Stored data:
-.-.-

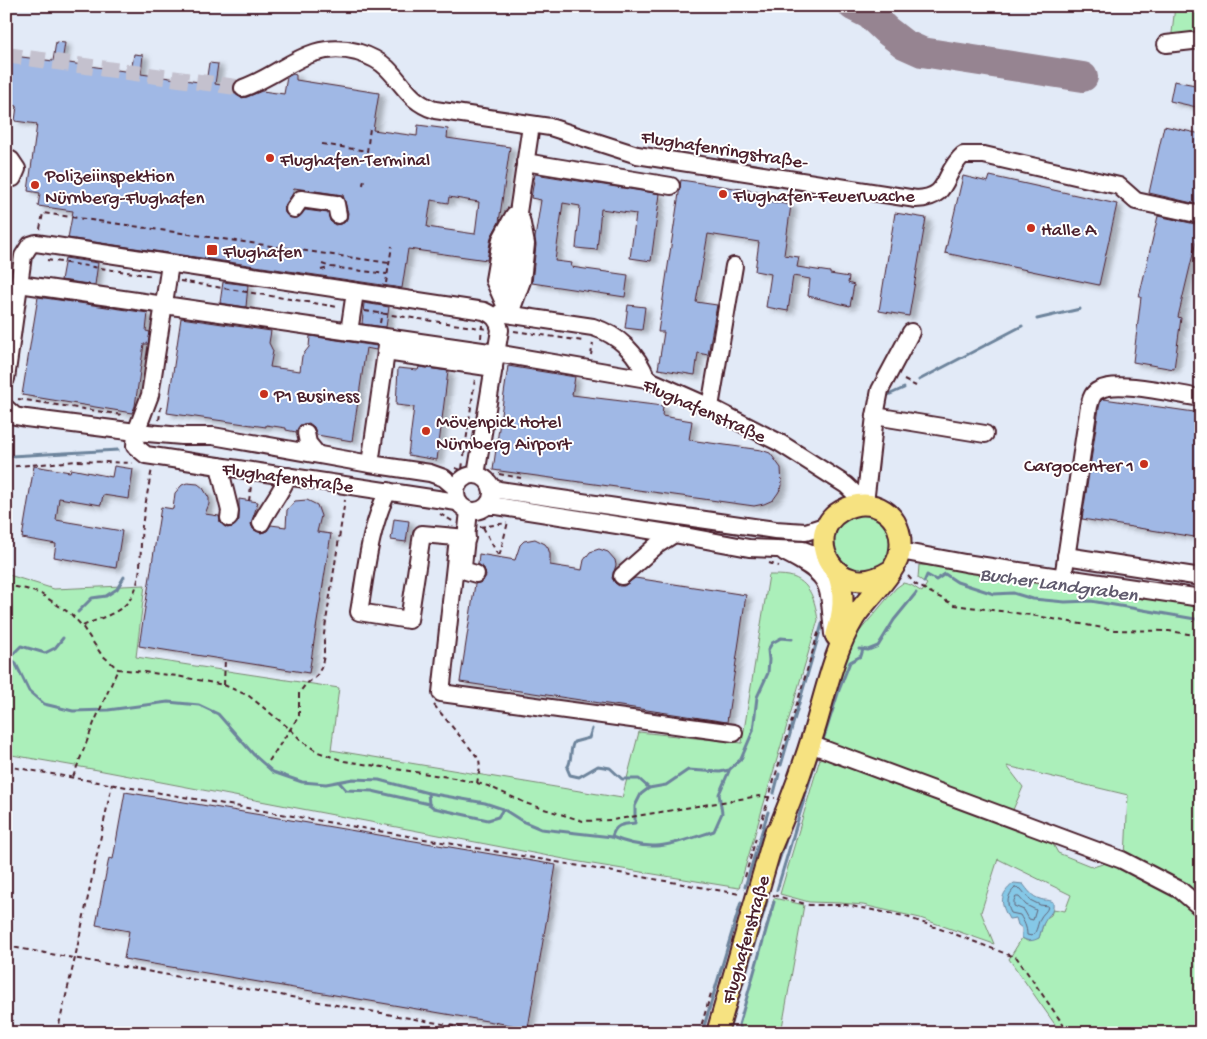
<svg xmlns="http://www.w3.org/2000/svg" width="1207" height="1039" viewBox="0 0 1207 1039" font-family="'Gochi Hand',sans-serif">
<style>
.green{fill:#abefba;stroke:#7a8772}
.water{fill:#85c8e7;stroke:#6d849c}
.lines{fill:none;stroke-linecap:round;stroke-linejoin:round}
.shore{stroke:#626376;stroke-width:1}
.stream{stroke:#6d849c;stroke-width:3}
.taxiway{stroke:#968491;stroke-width:30}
.building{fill:#a0b8e5;stroke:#4a1f2b;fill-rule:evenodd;filter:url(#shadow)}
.minor-tunnel{stroke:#c4c1ce;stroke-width:16;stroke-dasharray:16 8;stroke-linecap:butt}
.minor-casing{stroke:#4a1f2b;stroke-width:20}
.major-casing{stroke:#4a1f2b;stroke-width:24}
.path{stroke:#4a1f2b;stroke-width:2;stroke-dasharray:5 4;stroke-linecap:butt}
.minor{stroke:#fff;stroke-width:16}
.major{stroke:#f6e281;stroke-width:20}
.poi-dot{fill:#c8321e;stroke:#fff;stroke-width:2}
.labels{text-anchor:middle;stroke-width:4;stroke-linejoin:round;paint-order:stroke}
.street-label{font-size:19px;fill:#4a1f2b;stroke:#fff}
.poi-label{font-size:19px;fill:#4a1f2b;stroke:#fff;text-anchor:start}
.water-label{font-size:20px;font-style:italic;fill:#5f5a6d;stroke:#fff}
</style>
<defs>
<filter id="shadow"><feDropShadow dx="5.5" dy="3" stdDeviation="2.5" flood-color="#0004"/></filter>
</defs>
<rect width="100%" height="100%" fill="#e2eaf7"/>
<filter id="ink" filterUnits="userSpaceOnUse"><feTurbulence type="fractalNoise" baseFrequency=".02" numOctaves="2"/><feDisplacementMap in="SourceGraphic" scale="10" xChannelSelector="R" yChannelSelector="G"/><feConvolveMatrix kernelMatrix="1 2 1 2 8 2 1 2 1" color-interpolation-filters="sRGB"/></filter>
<g filter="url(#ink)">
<g class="green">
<path d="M1175,6H1201V34L1173,35L1172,33Z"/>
<path d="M863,511L882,520L893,539L888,564L869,578L833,566L834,523Z"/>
<path d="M919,565L936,566L1201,606V899L1125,858L1128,795L1007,766L1023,787L1012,812L819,743L848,654L859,632L896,588L903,583L911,585L922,592L927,584L918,578Z"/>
<path d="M6,575H9L54,589L145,585L136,657L339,688L331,750L622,798L639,732L742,743L769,575C776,575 783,575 789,576C811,581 815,602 818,620L739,888L580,862L98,770L6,754Z"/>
<path d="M821,755L1049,837L1058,853L1093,867L1109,862L1184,902L1201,914V1033H1061L1009,959L1022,938L1027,941L1039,938L1045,919L1051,915L1053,909L1065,911L1071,895L998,859L981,912L994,944L920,918L863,905L840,903L809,902L780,894Z"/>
<path d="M774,898L804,905L781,1033H737Z"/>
</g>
<path class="water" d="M1014,883L1023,884C1028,890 1032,897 1040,899C1045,901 1048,899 1053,902C1054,914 1050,912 1045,921C1042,925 1041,932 1039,938C1033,941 1029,942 1022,938V928L1018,925L1016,918L1009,919C1000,903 999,895 1014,883Z"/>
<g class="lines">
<g class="shore">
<path d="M1015,888L1021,889L1030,900L1040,905L1048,906C1047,912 1044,912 1041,917C1037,923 1038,931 1032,936L1027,935C1027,927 1024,922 1020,915L1011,913C1006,904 1007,895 1015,888Z"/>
<path d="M1016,897H1019L1026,905L1036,910L1033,920L1029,919L1024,910L1014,906V901Z"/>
</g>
<g class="stream">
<path d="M1037,319L1080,309"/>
<path d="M919,380L1022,326"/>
<path d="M886,396L904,388"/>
<path d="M11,456L118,450"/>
<path d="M924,582L927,575L936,580L945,574L957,582L994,594L1013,593L1033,599L1065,602L1091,601L1201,620"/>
<path d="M78,612L92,598L106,596L117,589L124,577"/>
<path d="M859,649L868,650L878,646L894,620L916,593"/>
<path d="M6,658L15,662L29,691L44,704L73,711L108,710L168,702L199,705L218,714L254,755L273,772L302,782L326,784L353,779L379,780L428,793L485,803L503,809L522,821L541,829L612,837C615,824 623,824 635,823V806L641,794L649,788L666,785L688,770L720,772L729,770L741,759L753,731L757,697L768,673L769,660L768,650L772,643L781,638L792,639"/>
<path d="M8,659L21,646L45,653L55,648L63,638"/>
<path d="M592,729L589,738L574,742C569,750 573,760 567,768L570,775L579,777L598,766L610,768L622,779H639L649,788"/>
<path d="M823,740L839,690L850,662L861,656L863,649"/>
<path d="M781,765L822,624"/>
<path d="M339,782L346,790L372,791L429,804"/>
<path d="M428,793L429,804L434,808L488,820L498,817L503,809"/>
<path d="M774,793L779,774"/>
<path d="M612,837C653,854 674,844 714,831L722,813L719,794L729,771"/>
<path d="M777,866L786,840"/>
<path d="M771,881L774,873"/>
<path d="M745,887L768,812"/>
<path d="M777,890L817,756"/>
<path d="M702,1033L741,902"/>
<path d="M728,1033L767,901"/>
<path d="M743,1033L739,1025L774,902"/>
</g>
<path class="taxiway" d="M853,6L869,14L886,30L904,44L922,52L1083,77"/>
</g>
<g class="building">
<path d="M56,42L65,43L62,62L131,72L134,54L143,55L141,74L206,83L209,63L218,64L215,84L233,87L234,92L241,98L247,97L262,91L284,94L287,77L293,74L296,75V80L379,93L373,130L417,136L418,125L448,129L447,138L510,147L499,222L491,237L487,260L408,249L402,288L68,238L73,211L38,206L40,193L28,191L37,124L15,121L17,106L6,104V55L53,61ZM294,188L343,195L348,213L347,219L344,223L335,225L330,221L328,213L305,210L298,218L289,217L285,213L284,208L293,193ZM449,197L479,202L475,234L427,227L431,200L448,203Z"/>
<path d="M1174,81L1201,86V108L1170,101Z"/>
<path d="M1164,126L1201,134V205L1149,193Z"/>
<path d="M535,174L660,194L651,261L630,258L636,214L601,209L597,250L576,248L580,206L563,203L555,261L572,263L571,267L628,275L625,297L532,283L536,245L535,238L541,200L531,198Z"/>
<path d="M963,176L988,182L990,176L1117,204L1099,285L945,253Z"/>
<path d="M681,180L768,193L767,201L791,205L784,255L799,257L797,267L830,272V274L849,277L848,283L854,285L850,306L808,296L810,279L793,276L788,311L766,307L771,274L755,271L759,242L708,234L696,302L717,305L708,355L698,353L695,375L658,369L664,332H658Z"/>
<path d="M895,213L926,218L909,316L879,311Z"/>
<path d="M1158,216L1200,225L1178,317L1181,318L1174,369L1133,362L1141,297H1139Z"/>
<path d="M65,258L98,263L95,285L61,280Z"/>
<path d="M223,282L248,285L246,307L220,303Z"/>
<path d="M38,297L148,313L146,331L150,332L148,344H144L135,406L132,413L22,395Z"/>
<path d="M364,303L389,307L386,327L362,324Z"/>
<path d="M628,305L645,307L642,330L625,328Z"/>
<path d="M181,318L271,331L269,343L273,351L270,367L300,371L302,356L309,347L310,336L377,346L376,350L366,348L352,441L317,435L314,427L309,423L300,425L296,432L286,430V428L266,425V427L167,413Z"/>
<path d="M508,366L575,377L572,395L663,406L662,416L692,421L689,440L761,450L770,453L781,468L782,486L778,493L773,500L764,504L754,506L493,470Z"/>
<path d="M419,367L448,371L437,460L408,455L414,407L396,405L398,368L418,370Z"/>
<path d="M1104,399L1201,413V538L1082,519L1099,408L1101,400Z"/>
<path d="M34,466L70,472L71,469L112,477L114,466L133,469L129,499L103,495L101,505L59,498L56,520L122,531L116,568L54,557L56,544L22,538Z"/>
<path d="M187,483L198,484L203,488L209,498V504L205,514L219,516L220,522L227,528L233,527L239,520V499L258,502L251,524L253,529L261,533L267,531L271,525L286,527L287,510L295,501L307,500L317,505L321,516L317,532L331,534L309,673L139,646L161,507L173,509L175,493L182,485Z"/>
<path d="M394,519L409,521L406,542L391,540Z"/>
<path d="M535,539L545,544L548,548L550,554V565L582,570L584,560L590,552L599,549L608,552L615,560L616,565L612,578L615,583L619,586H624L635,578L746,595L727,722L460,682L475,584L482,582L486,576L484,568L478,564L479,554L515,560L520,545L524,541Z"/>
<path d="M125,792L556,865L528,1028L124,959L129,931L96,925L109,858L113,859Z"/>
</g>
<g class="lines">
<path class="minor-tunnel" d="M6,55L243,88"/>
<defs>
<g id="minor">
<path d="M1166,44L1201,40"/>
<path d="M243,88C284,74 309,39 357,52C367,55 379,60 387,68C404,85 410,102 435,110L550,127L637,155L916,199C951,198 942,173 963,155H984L1119,186L1136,201L1201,215"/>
<path d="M6,157L11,160L17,169L13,178L6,179"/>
<path d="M525,162L671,186"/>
<path d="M294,209L301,199L336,204L338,215"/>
<path d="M170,264L150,395L136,432L135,446L146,455L457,502"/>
<path d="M19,284L496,353L647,379L710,407L780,443L846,485L865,503"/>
<path d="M506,307L494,280L501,239L514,215"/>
<path d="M512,308L522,281L526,244L521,219"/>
<path d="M500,313L593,327C619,335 638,354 647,379"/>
<path d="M510,314L508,280L531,125"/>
<path d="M349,332L355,292"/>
<path d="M386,352L494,368"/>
<path d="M6,379L23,256L30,245L36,243L484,311C493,315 498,319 500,330L476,475"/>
<path d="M710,407L734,266"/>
<path d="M6,408L15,416L26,418L136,432L182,436H213L370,464L430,473L444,478L456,488"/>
<path d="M875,416L985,434"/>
<path d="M306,433L308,443L317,454"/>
<path d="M370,464L388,338"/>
<path d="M219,466L230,511L229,518"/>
<circle cx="474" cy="493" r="18"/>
<path d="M491,487L499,490L775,530L806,532L827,525"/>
<path d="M388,491C369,529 366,572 359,612L409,620L422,534L467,538"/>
<path d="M865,503L875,416L880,390L911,332"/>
<path d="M487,506H497L674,534L749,548L803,550L827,559"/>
<path d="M469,511L463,566L466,571L476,574"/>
<path d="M261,523C269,506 281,493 288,476"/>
<path d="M458,538L441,693L734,733"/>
<path d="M900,551L965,563L1201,598"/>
<path d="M784,552C833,577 828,582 833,634"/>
<path d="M1066,556L1201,577"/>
<path d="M622,576L657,545L674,534"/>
<path d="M1063,578L1089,406C1091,399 1092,393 1099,390C1118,379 1178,395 1201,398"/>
<path d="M810,744L1122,860L1180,890L1201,908"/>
</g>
<g id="major">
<path d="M836,636C843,614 846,594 837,572"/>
<path d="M772,845C789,806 803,768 815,728C826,691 834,651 854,618C866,599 898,572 900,550C905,515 872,493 841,511C801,534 835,606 890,571"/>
<path d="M717,1033L775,833"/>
</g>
</defs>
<use href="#minor" class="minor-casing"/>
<use href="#major" class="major-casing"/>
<g class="path">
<path d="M322,144L367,151"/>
<path d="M367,152L370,128"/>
<path d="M363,185L364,179"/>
<path d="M40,229L43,213L389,263"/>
<path d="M47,260L153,276"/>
<path d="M322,264L331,267L387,274"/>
<path d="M321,270L329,268"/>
<path d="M180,281L338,307"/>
<path d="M386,283L392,246"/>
<path d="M365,311L487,329"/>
<path d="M380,323L382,312"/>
<path d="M514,331L583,341"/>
<path d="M481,338L482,325"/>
<path d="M591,355L593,343"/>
<path d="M904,380L916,386"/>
<path d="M18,399L123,415"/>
<path d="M159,420L161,407"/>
<path d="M464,456L475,379"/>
<path d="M6,467L78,461L133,463"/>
<path d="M455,468L462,470L463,461"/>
<path d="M499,474L521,478"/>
<path d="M249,501L251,486"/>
<path d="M440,514L454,522"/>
<path d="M480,527L507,523"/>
<path d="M483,527L499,557L508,522"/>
<path d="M769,563L779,566"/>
<path d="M908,576L915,584L954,605L1031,615L1114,630L1169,631L1201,636"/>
<path d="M6,585L26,589L41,594L71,614L82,626L101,654L118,669L177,676L224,685L249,696L290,729L303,742L318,752L344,761L454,778L477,783L488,786L528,804L583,821L612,820L759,796L775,798"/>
<path d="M83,626C96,619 112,616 124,606C145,588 139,551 142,526C145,507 148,488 152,469"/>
<path d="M224,685L225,659"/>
<path d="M434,705L479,759L480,768L477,783"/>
<path d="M269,761L299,716V693L306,684L316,677L321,668L324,656V634L345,500"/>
<path d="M6,766L740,894"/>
<path d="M73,777L94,723L118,669"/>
<path d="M760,827L819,630"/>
<path d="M745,877L756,838"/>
<path d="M773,895L809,905H846L904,916L957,935L1017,958L1069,1033"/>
<path d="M6,946L493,1033"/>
<path d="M57,1033L75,958L112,784"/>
<path d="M699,1033L712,990"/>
</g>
<use href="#minor" class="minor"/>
<use href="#major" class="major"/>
</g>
</g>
<g class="poi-dot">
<circle cx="270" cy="158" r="5"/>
<circle cx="35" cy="185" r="5"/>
<circle cx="723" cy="194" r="5"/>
<circle cx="1031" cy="228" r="5"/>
<rect x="206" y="244" width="12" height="12" rx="2.5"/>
<circle cx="264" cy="394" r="5"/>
<circle cx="426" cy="431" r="5"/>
<circle cx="1144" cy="464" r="5"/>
</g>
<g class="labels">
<g class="street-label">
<text transform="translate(725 148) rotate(9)" y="7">Flughafenringstraße-</text>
<text transform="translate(705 409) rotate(24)" y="7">Flughafenstraße</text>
<text transform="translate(288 476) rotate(8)" y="7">Flughafenstraße</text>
<text transform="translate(744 939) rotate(-74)" y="7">Flughafenstraße</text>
</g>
<g class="poi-label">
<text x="280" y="165">Flughafen-Terminal</text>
<text x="45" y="181">Polizeiinspektion<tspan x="45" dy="22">Nürnberg-Flughafen</tspan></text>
<text x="733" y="201">Flughafen-Feuerwache</text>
<text x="1041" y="235">Halle A</text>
<text x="223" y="257">Flughafen</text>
<text x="274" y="401">P1 Business</text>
<text x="436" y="427">Mövenpick Hotel<tspan x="436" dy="22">Nürnberg Airport</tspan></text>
<text x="1134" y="471" text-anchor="end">Cargocenter 1</text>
</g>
<g class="water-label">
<text transform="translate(1059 583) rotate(8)" y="7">Bucher Landgraben</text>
</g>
</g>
<rect width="1207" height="1039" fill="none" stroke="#fff" stroke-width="25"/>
<rect x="12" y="12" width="1182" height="1014" fill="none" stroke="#4a1f2b" stroke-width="2" filter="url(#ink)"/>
</svg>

-.-.-

**Task objective**
What lines in the data hold the word "round"? Return them.

**Answer box**
.lines{fill:none;stroke-linecap:round;stroke-linejoin:round}
.labels{text-anchor:middle;stroke-width:4;stroke-linejoin:round;paint-order:stroke}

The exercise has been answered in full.